Dabei gab es drei Reihen: Meine Texte, die deutsche Übersetzung, und die wörtliche Übersetzung der deutschen Version ins englische. Also haben wir uns dann angeguckt, ob zum Beispiel die Metaphern vielleicht zu weit weg vom Original sind. Es gab einiges Hin und Her, zum Beispiel wenn ein Sprichwort schwer zu übersetzen war. Es gibt viele verbale Motive im Stück, die immer wieder auftauchen, aber unterschiedliche Bedeutung haben, wie „Shot“ oder „Satisfied“. Dafür in einer anderen Sprache ein Äquivalent zu finden, die man auch in der zweiten Hälfte wiederfindet, war enorm schwierig.

TVM.de: Was für Schwierigkeiten glaubst du wird ein Stück wie „Hamilton“ außerhalb der USA und England haben?

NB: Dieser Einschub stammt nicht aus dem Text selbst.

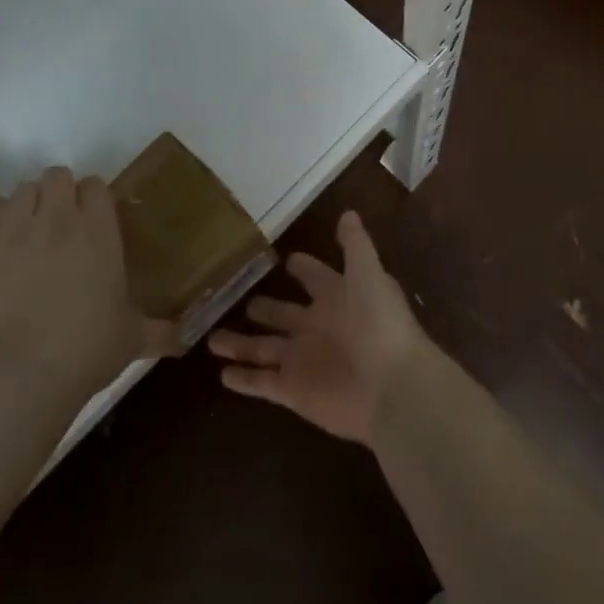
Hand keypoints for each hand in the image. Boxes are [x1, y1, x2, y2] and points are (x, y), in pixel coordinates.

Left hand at [0, 167, 174, 393]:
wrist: (25, 370)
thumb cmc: (88, 348)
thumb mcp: (132, 339)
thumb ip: (159, 332)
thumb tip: (184, 341)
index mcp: (99, 230)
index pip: (96, 186)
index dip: (94, 199)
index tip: (95, 220)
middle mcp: (60, 218)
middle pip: (58, 176)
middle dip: (60, 192)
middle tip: (63, 223)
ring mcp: (16, 229)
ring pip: (22, 189)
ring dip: (28, 202)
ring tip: (28, 228)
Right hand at [208, 210, 425, 444]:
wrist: (391, 388)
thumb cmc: (380, 325)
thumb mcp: (368, 274)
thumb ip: (355, 245)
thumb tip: (348, 212)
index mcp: (339, 299)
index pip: (316, 278)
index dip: (304, 269)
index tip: (287, 259)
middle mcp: (319, 328)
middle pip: (284, 315)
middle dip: (266, 308)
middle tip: (244, 302)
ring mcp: (304, 361)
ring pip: (264, 348)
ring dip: (240, 344)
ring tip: (212, 338)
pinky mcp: (293, 391)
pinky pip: (262, 383)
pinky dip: (243, 380)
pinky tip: (222, 375)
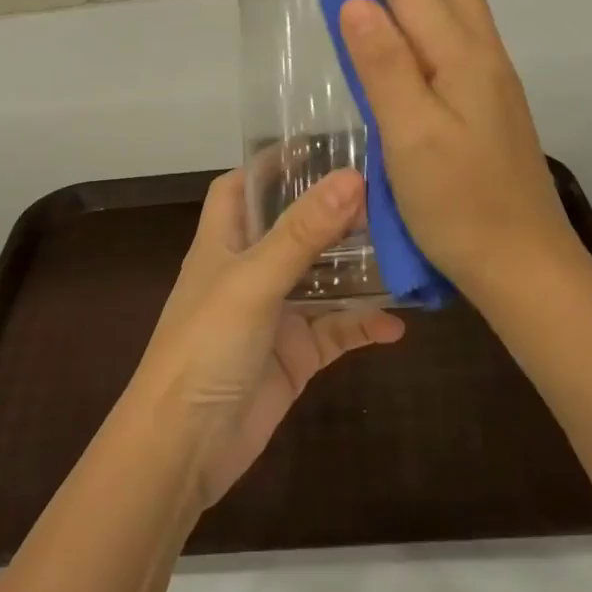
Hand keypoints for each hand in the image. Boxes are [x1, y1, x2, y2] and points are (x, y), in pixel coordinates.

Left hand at [127, 168, 404, 507]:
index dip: (272, 165)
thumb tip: (351, 178)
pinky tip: (399, 323)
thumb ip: (302, 233)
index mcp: (223, 243)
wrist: (184, 446)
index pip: (241, 187)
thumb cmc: (205, 347)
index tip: (320, 145)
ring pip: (323, 280)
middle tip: (387, 193)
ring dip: (358, 269)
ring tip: (407, 249)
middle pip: (293, 229)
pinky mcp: (294, 356)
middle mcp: (248, 272)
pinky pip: (337, 331)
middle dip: (333, 213)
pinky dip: (364, 325)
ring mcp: (274, 315)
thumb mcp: (253, 281)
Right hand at [337, 0, 584, 305]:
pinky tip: (439, 9)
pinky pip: (462, 33)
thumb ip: (385, 69)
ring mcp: (490, 83)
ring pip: (464, 4)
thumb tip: (358, 1)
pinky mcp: (488, 105)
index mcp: (460, 62)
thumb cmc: (460, 208)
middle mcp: (480, 60)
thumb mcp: (412, 140)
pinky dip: (446, 2)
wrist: (523, 264)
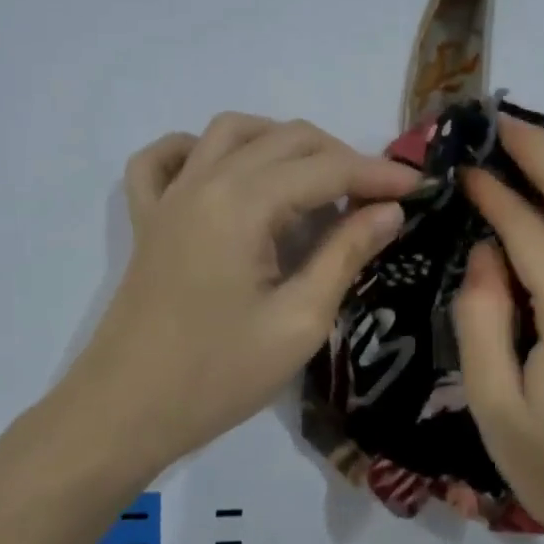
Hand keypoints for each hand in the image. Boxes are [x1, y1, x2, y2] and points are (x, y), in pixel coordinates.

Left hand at [63, 113, 418, 470]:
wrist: (125, 411)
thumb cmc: (218, 376)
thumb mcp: (298, 322)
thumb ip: (345, 255)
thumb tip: (389, 211)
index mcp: (243, 204)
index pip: (325, 168)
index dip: (377, 173)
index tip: (419, 187)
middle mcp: (204, 181)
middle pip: (284, 139)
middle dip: (339, 156)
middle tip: (375, 196)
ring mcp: (169, 196)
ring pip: (230, 132)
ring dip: (279, 141)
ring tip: (314, 180)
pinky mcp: (147, 218)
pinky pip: (163, 159)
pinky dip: (197, 149)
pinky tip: (224, 171)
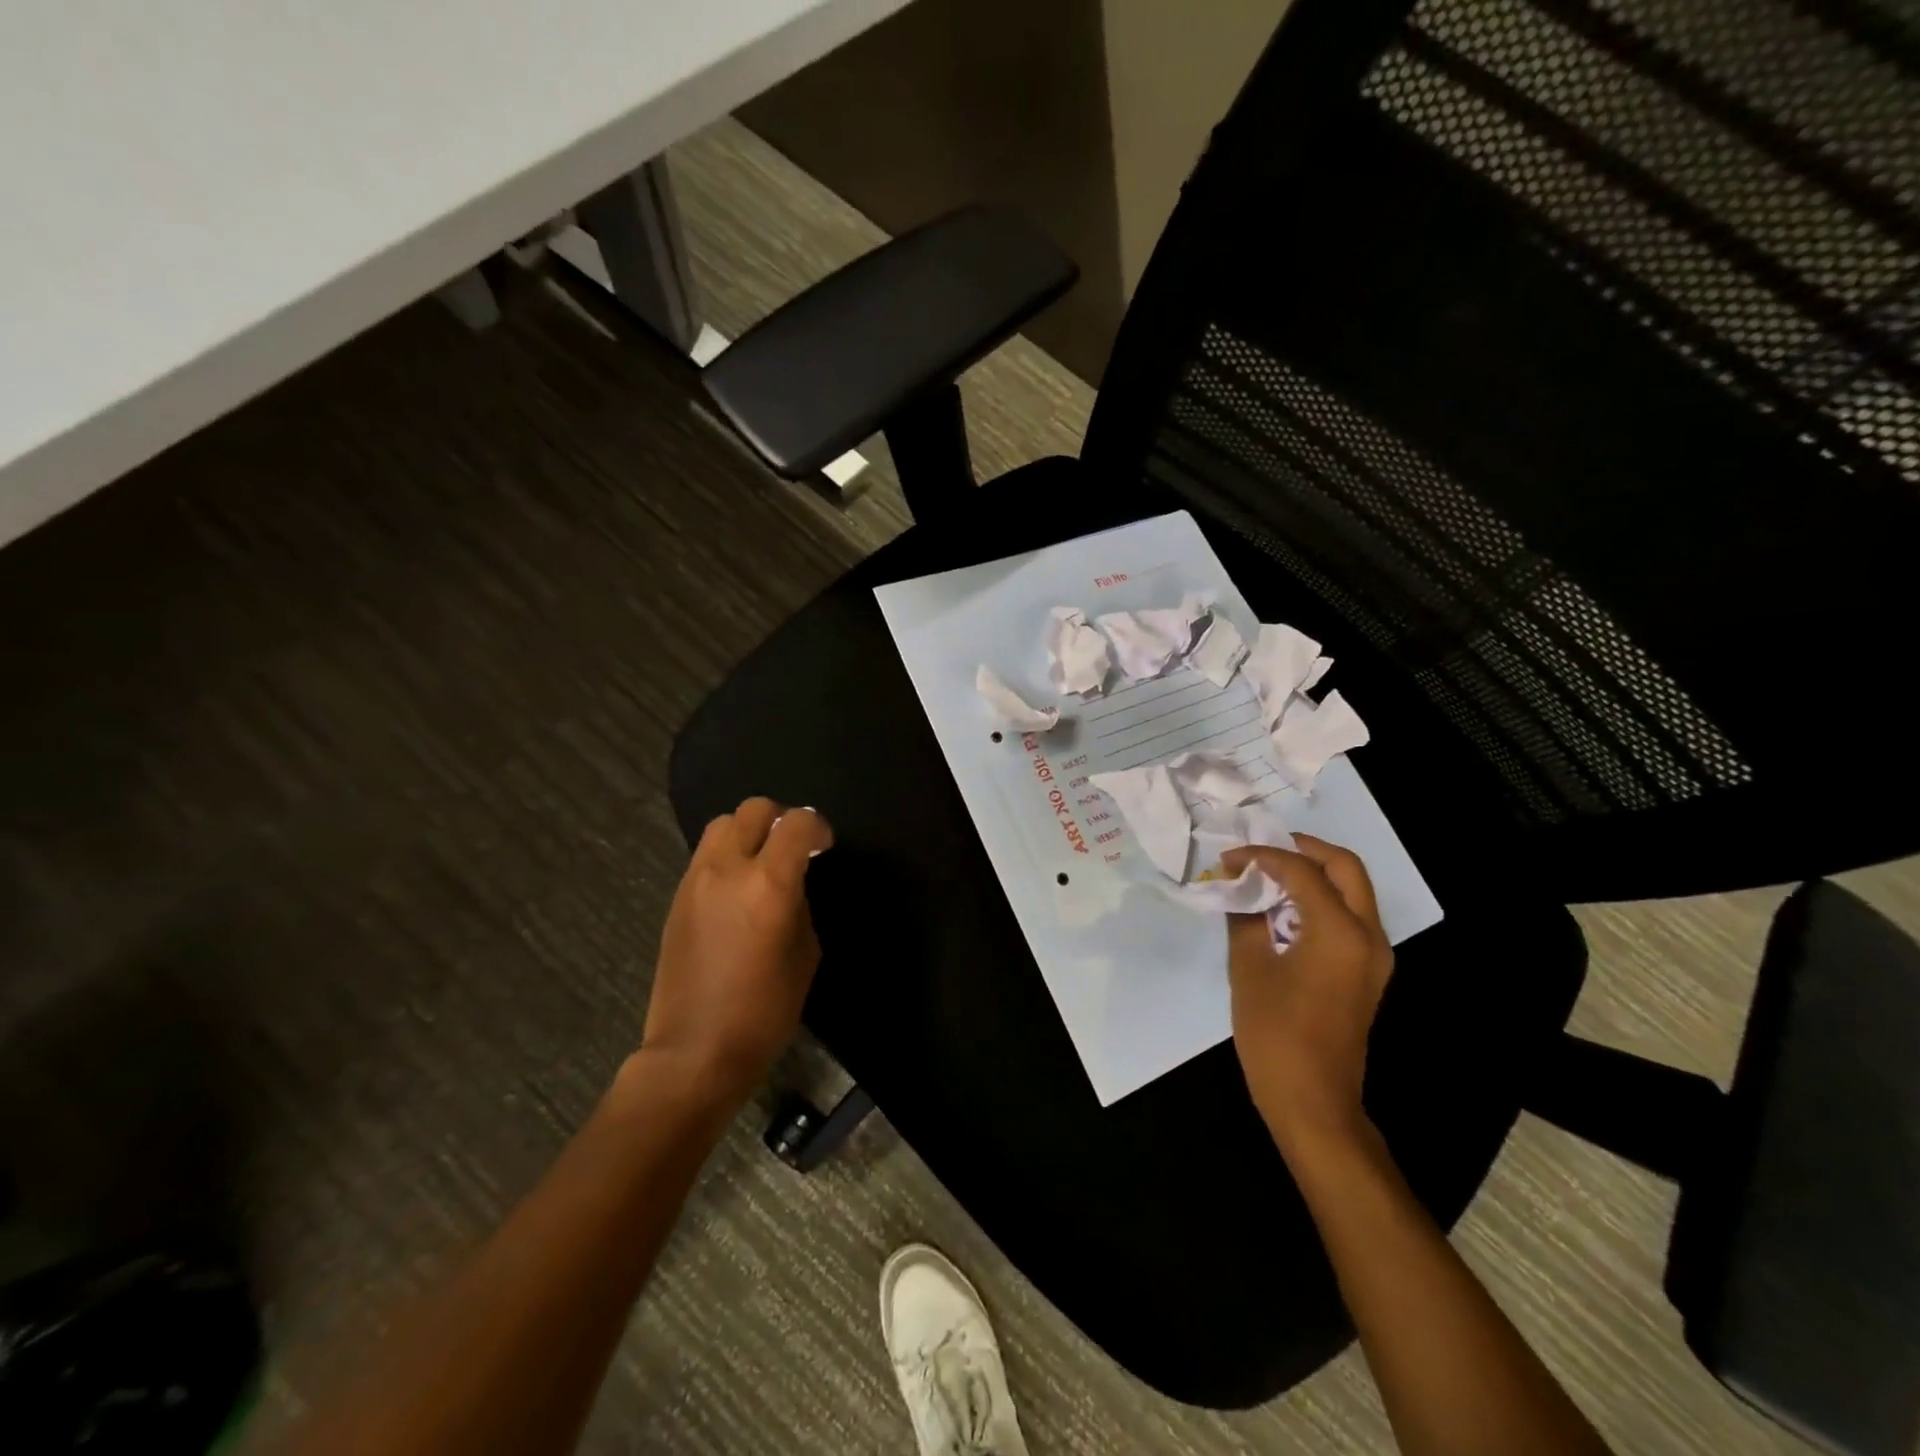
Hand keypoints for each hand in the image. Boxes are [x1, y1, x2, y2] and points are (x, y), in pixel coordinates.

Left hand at [642, 798, 833, 1109]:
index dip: (818, 828)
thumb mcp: (805, 954)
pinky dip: (727, 856)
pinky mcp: (677, 897)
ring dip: (749, 832)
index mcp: (769, 883)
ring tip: (762, 863)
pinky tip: (737, 890)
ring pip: (722, 824)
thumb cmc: (764, 1010)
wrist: (695, 1050)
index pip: (797, 823)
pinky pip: (706, 855)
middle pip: (754, 809)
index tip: (825, 847)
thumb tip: (792, 884)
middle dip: (781, 819)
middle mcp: (728, 869)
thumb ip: (800, 904)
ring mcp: (696, 880)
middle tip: (794, 848)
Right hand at [1223, 835, 1393, 1157]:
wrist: (1314, 1101)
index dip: (1262, 857)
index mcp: (1340, 931)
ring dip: (1314, 874)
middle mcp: (1368, 935)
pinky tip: (1284, 909)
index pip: (1301, 871)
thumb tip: (1240, 889)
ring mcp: (1374, 956)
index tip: (1228, 860)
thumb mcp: (1249, 968)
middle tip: (1264, 850)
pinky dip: (1321, 900)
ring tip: (1269, 875)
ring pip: (1353, 891)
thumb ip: (1246, 918)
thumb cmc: (1276, 1034)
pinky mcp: (1367, 973)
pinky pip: (1350, 917)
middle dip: (1304, 850)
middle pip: (1346, 868)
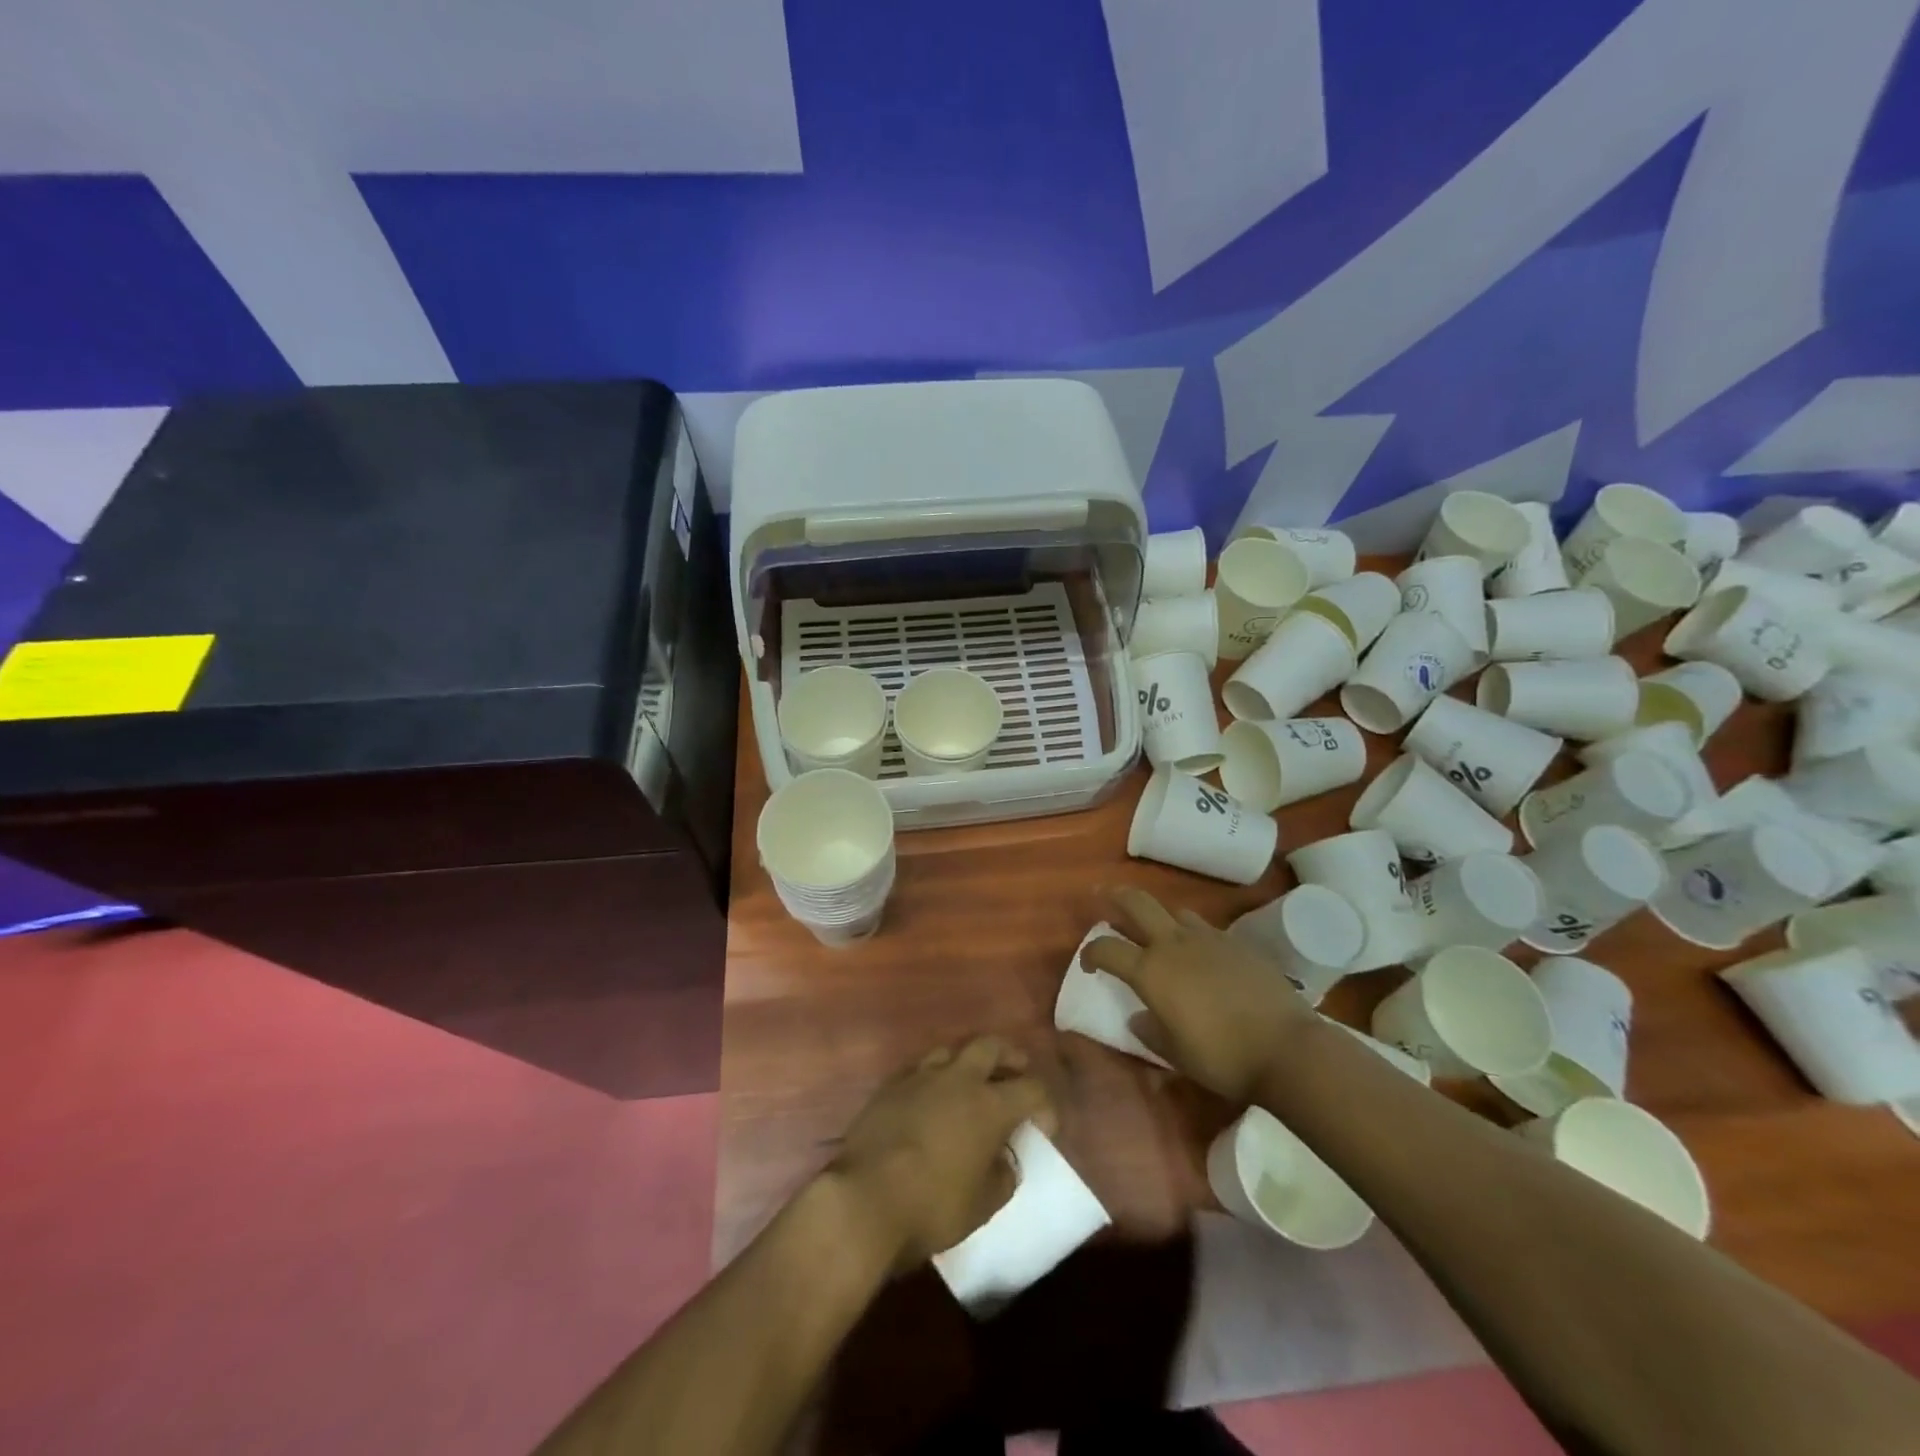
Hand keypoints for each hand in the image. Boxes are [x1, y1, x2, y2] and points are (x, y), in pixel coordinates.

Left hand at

Miranda: Ich glaube, die Herausforderungen sind die gleichen. Mir wurde mal gesagt, das es die schlechteste Idee aller Zeiten für ein Musical wäre. Aber am Ende hat es funktioniert. Die Leute wurden mitgerissen, weil die Geschichte so unglaublich ist. Und damit haben wir es geschafft, das Stück auf die Bühne zu bringen. Es geht nur darum, den Leuten klarzumachen, dass sie nichts über amerikanische Geschichte wissen müssen, um die Show zu genießen. Ich weiß nichts über Frankreich, aber ich weine jedes mal, wenn ich „Les Misérable“ sehe. Und darin geht es nicht mal um die französische Revolution, die man in den USA in der Schule durchnimmt. Man muss also nur die Leute durch die Tür bekommen, der Rest funktioniert von alleine.

TVM.de: Ich dachte nur, dass wir in Deutschland Musicals oft als eine Art Familien-Sache sehen, auch durch die Disney-Produktionen. Und „Hamilton“ ist jetzt eigentlich kein Stück, in das man seine Kinder mitnimmt.

Miranda: Das hätte ich vor unserer Premiere auch gedacht. Aber es gibt Eltern, die mir erzählen, sie wären in das Lehrerbüro zitiert worden, da ihr Kindergarten-Kind sang: „ I will kill your friends and family to remind you of my love“ [Anmerkung der Redaktion: „Ich werde eure Freunde und Familie umbringen, um euch an meine Liebe zu erinnern“, ein Zitat von König George aus dem Stück]. Kinder können sich das Stück besser merken als jeder andere. Und es gibt so viele Schüler*innen, die es sich zur Aufgabe machen, die Show auswendig zu lernen. „Wie schnell kannst du 'Guns & Ships' rappen?“ Ich erinnere mich da an meine Kindheit. Da haben wir versucht, als erstes Billie Joel's „We Didn't Start the Fire“ auswendig zu lernen. Etwas an dem Stück spricht zu jungen Menschen, was mich selbst überrascht hat.

TVM.de: Gerade als Regisseur von „Tick, Tick...Boom“ hast du mehr Erfahrung im Filmbereich gesammelt. Wird es also vielleicht noch eine Adaption von „Hamilton“ im Kinoformat geben?

Miranda: Ich habe es nicht eilig mit einer Filmadaption. Vor allem, da es eine fantastische Aufnahme auf Disney+ gibt, mit dem originalen Cast. Es ist so selten, dass man seine ursprüngliche Intention von der Bühne in ein Filmformat übertragen bekommt, deshalb bin ich darauf sehr stolz. Ich habe immer gesagt, es bräuchte einen Regisseur mit einer verdammt großartigen Vision, wie man es in neuer Art und Weise umsetzen könnte, um mich zu überzeugen. Ich bin dafür offen, aber einen passenden Vorschlag hab ich noch nicht gehört.